▸ INPUT FOR THIS TASK

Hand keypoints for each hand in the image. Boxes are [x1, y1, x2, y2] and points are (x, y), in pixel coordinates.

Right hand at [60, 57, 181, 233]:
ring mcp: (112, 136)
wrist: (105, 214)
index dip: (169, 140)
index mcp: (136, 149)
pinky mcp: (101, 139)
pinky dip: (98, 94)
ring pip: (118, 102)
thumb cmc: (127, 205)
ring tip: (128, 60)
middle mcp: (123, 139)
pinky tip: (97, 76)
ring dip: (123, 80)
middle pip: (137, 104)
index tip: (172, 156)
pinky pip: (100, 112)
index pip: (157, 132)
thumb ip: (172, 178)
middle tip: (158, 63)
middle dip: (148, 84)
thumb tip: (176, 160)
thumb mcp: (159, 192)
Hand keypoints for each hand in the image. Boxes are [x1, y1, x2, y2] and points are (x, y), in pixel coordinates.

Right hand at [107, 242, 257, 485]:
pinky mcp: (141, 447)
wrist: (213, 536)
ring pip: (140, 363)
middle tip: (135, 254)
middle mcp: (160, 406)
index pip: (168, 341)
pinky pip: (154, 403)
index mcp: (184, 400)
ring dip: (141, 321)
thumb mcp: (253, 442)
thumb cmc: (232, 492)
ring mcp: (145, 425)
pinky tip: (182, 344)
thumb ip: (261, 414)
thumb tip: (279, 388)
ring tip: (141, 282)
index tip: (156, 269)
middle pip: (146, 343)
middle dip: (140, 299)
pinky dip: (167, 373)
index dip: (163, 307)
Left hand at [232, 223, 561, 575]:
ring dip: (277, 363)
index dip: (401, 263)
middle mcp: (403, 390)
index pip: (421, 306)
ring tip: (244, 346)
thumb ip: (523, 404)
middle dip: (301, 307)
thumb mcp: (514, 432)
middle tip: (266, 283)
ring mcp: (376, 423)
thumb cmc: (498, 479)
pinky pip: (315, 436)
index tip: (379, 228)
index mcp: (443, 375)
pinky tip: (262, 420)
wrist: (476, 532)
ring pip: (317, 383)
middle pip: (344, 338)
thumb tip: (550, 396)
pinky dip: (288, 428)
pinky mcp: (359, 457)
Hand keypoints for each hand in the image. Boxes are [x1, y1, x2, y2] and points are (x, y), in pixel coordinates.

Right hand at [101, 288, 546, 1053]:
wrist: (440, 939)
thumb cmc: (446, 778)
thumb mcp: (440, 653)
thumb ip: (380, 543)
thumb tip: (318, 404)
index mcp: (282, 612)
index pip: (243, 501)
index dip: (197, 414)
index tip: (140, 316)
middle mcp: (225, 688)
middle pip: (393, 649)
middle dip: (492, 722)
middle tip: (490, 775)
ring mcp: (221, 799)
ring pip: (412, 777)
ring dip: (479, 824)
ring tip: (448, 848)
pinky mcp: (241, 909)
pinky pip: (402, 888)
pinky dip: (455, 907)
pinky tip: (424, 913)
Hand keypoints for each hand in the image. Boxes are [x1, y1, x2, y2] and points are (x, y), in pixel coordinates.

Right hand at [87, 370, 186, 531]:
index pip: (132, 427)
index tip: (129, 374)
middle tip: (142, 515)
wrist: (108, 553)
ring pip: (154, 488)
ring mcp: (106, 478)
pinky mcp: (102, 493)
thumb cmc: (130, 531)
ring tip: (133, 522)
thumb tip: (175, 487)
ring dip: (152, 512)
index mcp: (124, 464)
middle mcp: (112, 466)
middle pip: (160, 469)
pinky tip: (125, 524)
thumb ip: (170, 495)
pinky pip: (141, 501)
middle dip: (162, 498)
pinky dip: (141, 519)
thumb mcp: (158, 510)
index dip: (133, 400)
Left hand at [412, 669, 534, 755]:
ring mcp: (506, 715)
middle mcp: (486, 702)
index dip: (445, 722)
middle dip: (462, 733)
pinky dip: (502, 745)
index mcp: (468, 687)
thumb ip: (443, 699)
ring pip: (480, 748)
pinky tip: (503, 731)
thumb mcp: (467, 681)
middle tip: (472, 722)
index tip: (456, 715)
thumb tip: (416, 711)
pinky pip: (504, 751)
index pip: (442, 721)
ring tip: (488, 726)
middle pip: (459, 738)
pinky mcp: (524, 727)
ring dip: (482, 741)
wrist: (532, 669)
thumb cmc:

▸ EXERCISE AIM
Beginning at the line with "pinky dip: (288, 428)" and stopping after the line with "pinky mcp: (241, 909)", please write out every line of the data above exactly and nothing else.

▸ COMPLETED EXERCISE
pinky dip: (288, 428)
pinky mcp: (359, 457)
Hand keypoints for each hand in the image. Boxes are [x1, y1, x2, y2] and points are (x, y), in pixel coordinates.

Right hand at [101, 288, 546, 1053]:
wrist: (440, 939)
thumb cmc: (446, 778)
thumb mcp: (440, 653)
thumb ip: (380, 543)
thumb tip: (318, 404)
index mcp: (282, 612)
index pip: (243, 501)
index dip: (197, 414)
index tip: (140, 316)
middle mcp: (225, 688)
middle pip: (393, 649)
middle dip: (492, 722)
middle tip: (490, 775)
ring mcp: (221, 799)
ring pip: (412, 777)
ring dip: (479, 824)
ring tip: (448, 848)
pinky mcp: (241, 909)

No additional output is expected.